Wednesday, February 3, 2010

Walking the Edge

Mel Gibson's latest film Edge of Darkness was not what I was expecting.

Since it is an action movie starring Mel Gibson, I was still expecting to see Mad Max or Martin Riggs.  While they are definitely still in there, and time has been good to Mel, he is also definitely older and knows that every physical battle is going to take more of a toll than it used to.  While Max and Riggs would just wade right in, Tom Craven watches a bit longer, plans a bit farther ahead, depends on the gun a bit more, and his accuracy has only improved with time and practice.

The silliness is gone as well.  He's more serious, and any humor is more along the lines of sarcasm.

It looks good on him.

The plot follows a standard formula in that the bad guys take what matters most from the hero, but it is heartbreaking in a way and to a degree which I have never encountered in an action film.  First his daughter dies a horribly violent death in his arms, and then throughout the rest of the film he hears her voice and sees her as a little girl, reliving his favorite father/daughter moments.

The special effects and stunts are there, of course, but they are not so over the top as to eclipse the plot or characters.  Their relative subtlty allows for a greater degree of realism and makes the surprises more surprising when they happen, despite heavyhanded foreshadowing on the part of the musical score.

Ray Winstone is the only other actor I recognize, and he is brilliant as Darius Jedburgh, who adds an interesting subplot as he tries to decide which side he should be on.  Everyone assumes him to be on the side of the bad guys, but he's not so sure, and he's not willing to just do their bidding without finding out for himself (or letting Craven find out) what the real story is.  He adds a few more shades of grey in a genre dependent on black and white.

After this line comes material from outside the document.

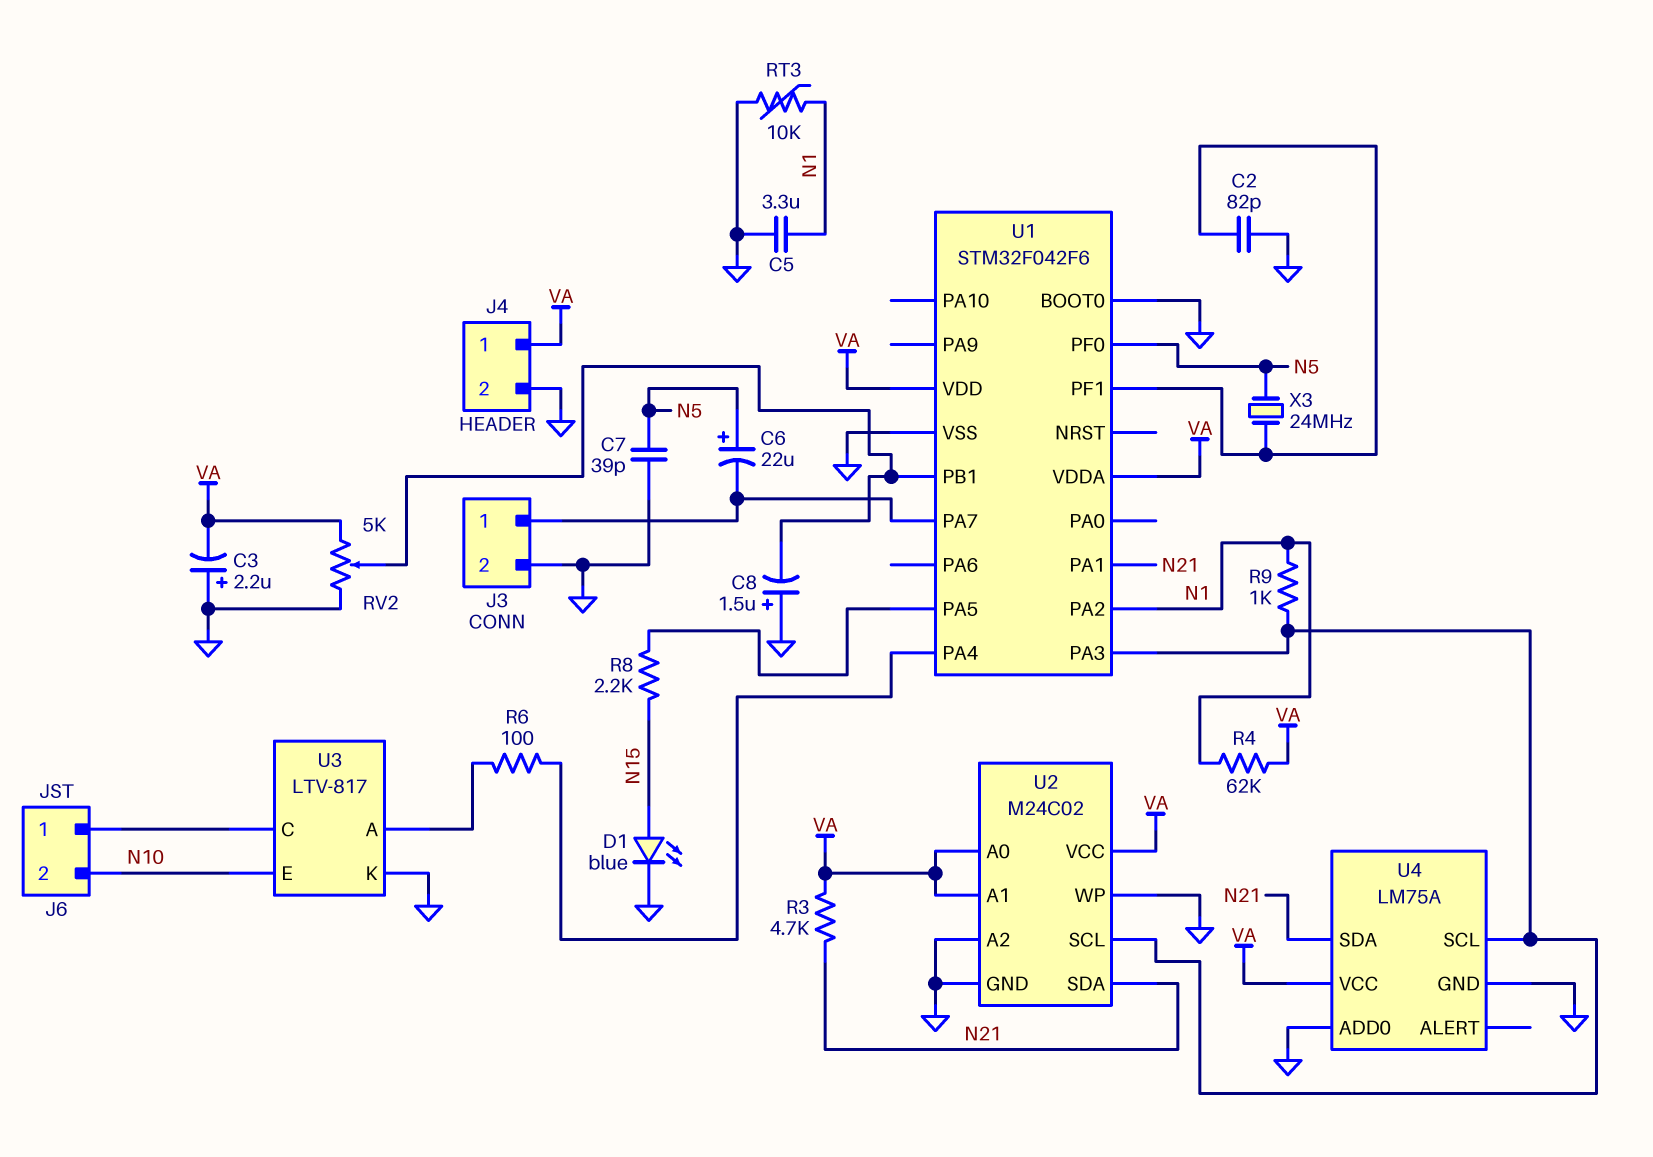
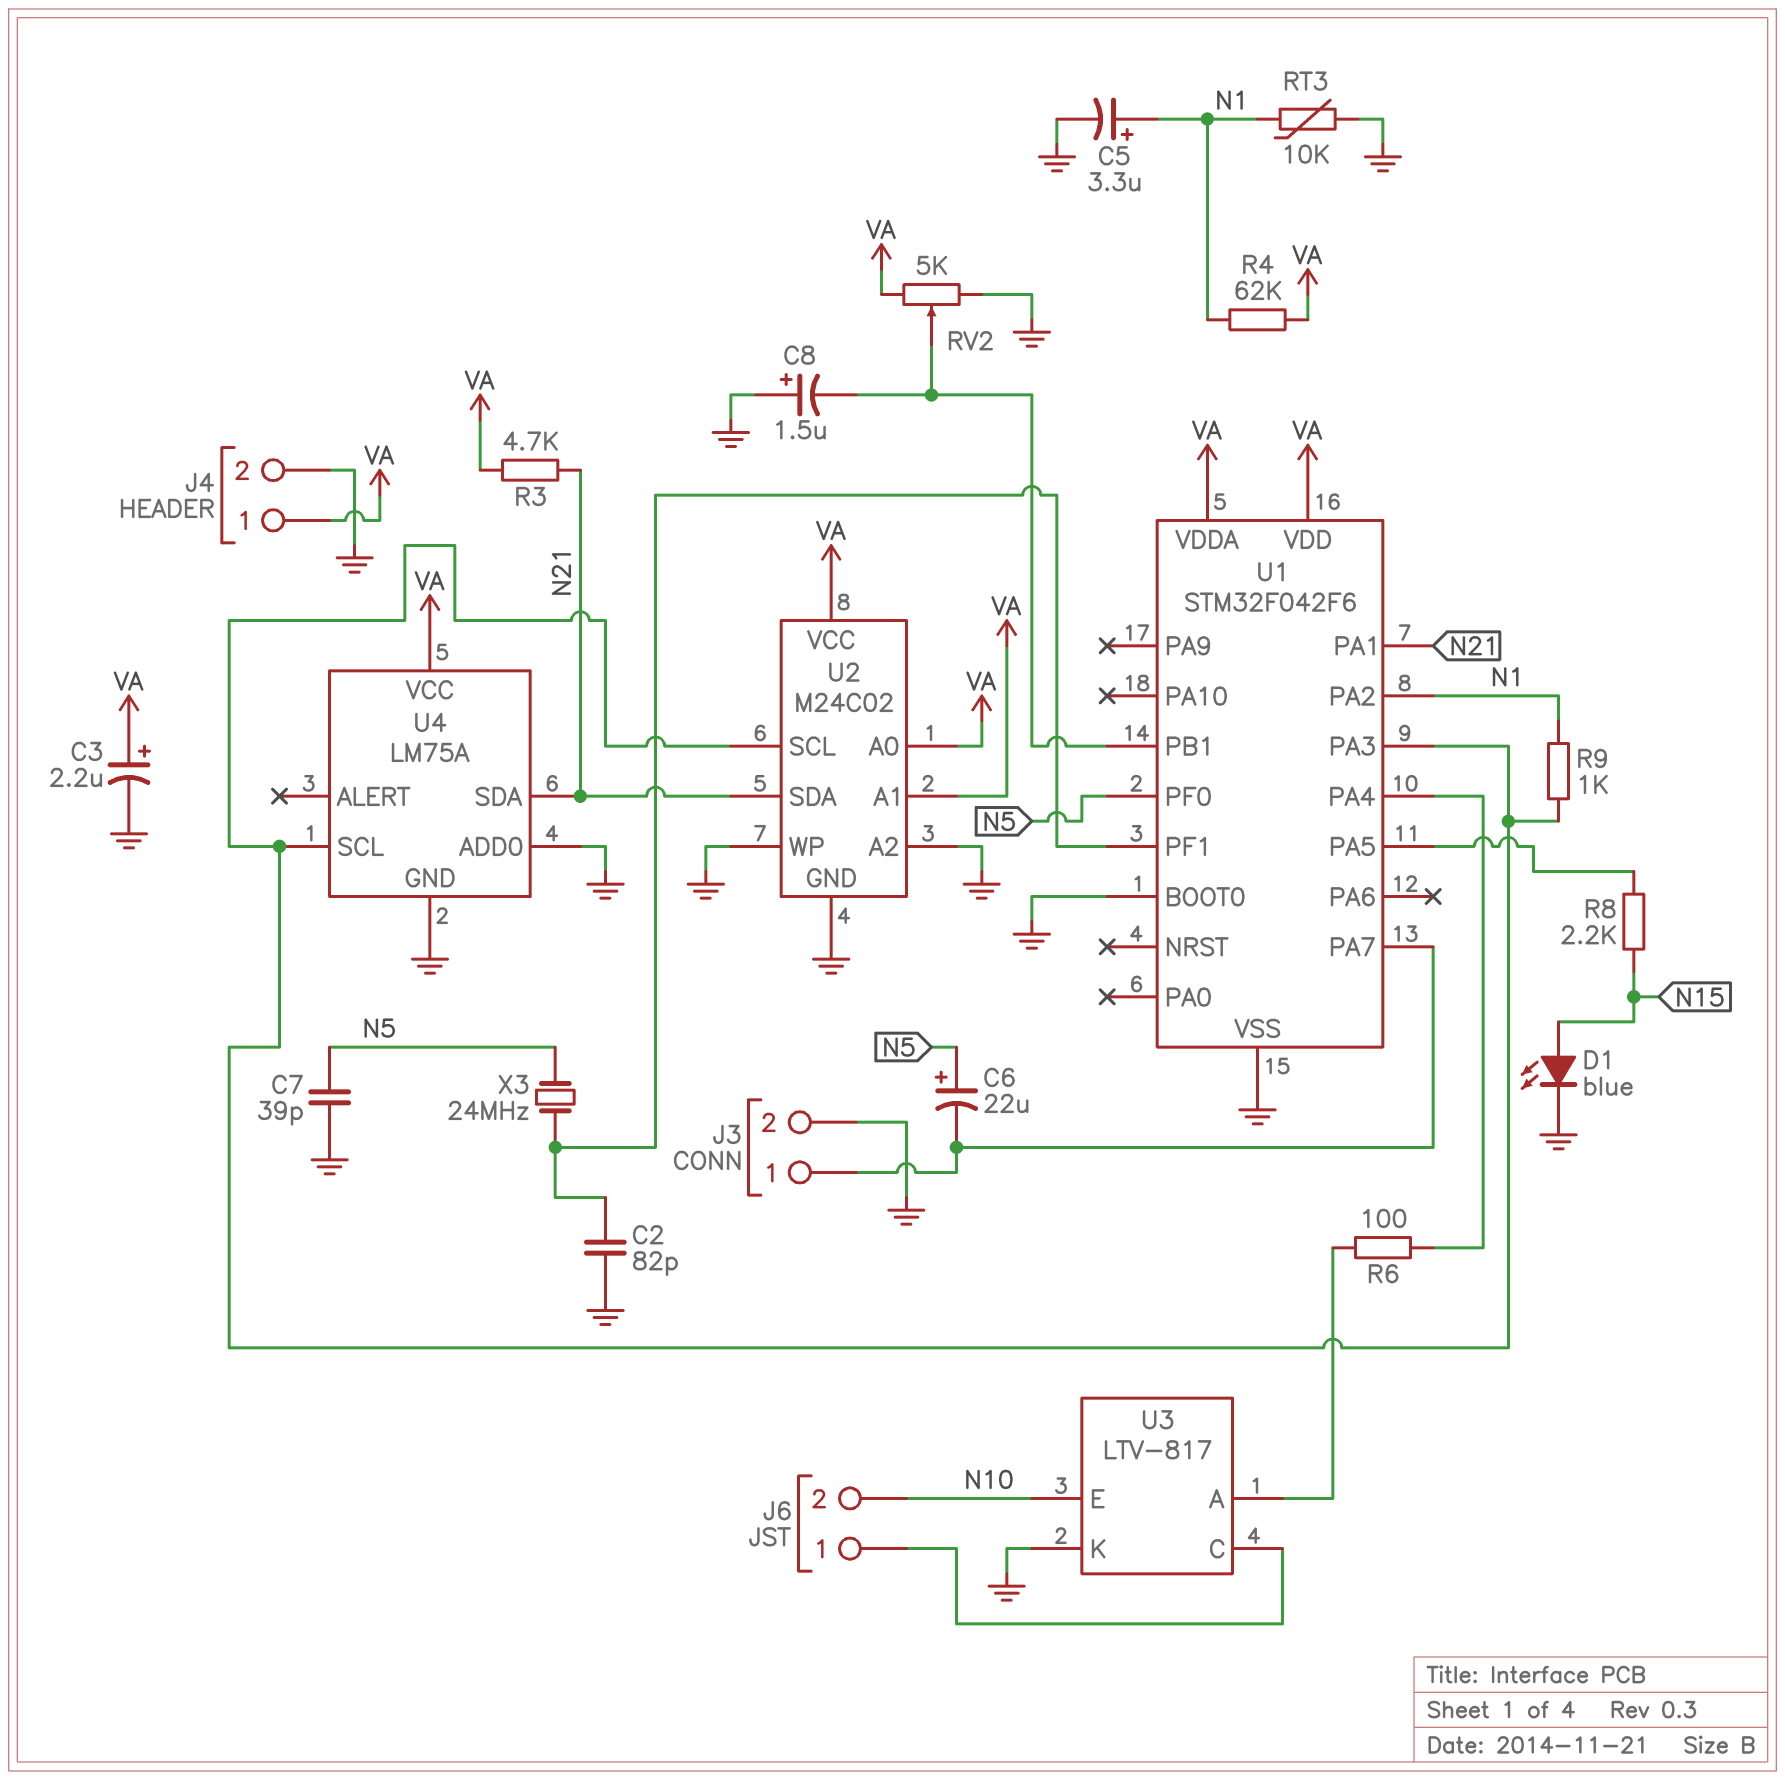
C3: 2.2uF (plus GND, minus VA) -> 2.2uF (plus VA, minus GND)
C5: 3.3uF (GND, N1) -> 3.3uF (plus N1, minus GND)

The bad guys would like to be as complicated as our hero and his potential accomplice, but it is only their protective web of lies which is complicated.  The men themselves are simply about power.  The fact that they could easily be real people -- a defense contractor and a senator -- who are part of our everyday existence makes them terrifying.

People in power think that it protects them, and to some degree they are correct, but if it insulates them too well and they depend on that protection, they can get complacent, or it can become isolating or even suffocating. They lose sight of what is going on in the world outside of their little sphere and either forget or refuse to acknowledge that there are consequences, and consequences don't apply only to other people.

The United States government wants its citizens (and as much of the rest of the world as possible) to be afraid of the terrorists, and maybe we should be, but the terrorists or hostile governments in other countries don't hate America because of its citizens.  They hate it because of its government, which loves power just as much as they do. The U.S. government is just as capable of horrible things as any member of the so-called "Axis of Evil."

Edge of Darkness tells a story which could be unfolding right now, although the ending might not turn out quite the same.  The first few minutes of the film eliminate the possibility of happily ever after, but there is closure and redemption, and, from a certain point of view, justice.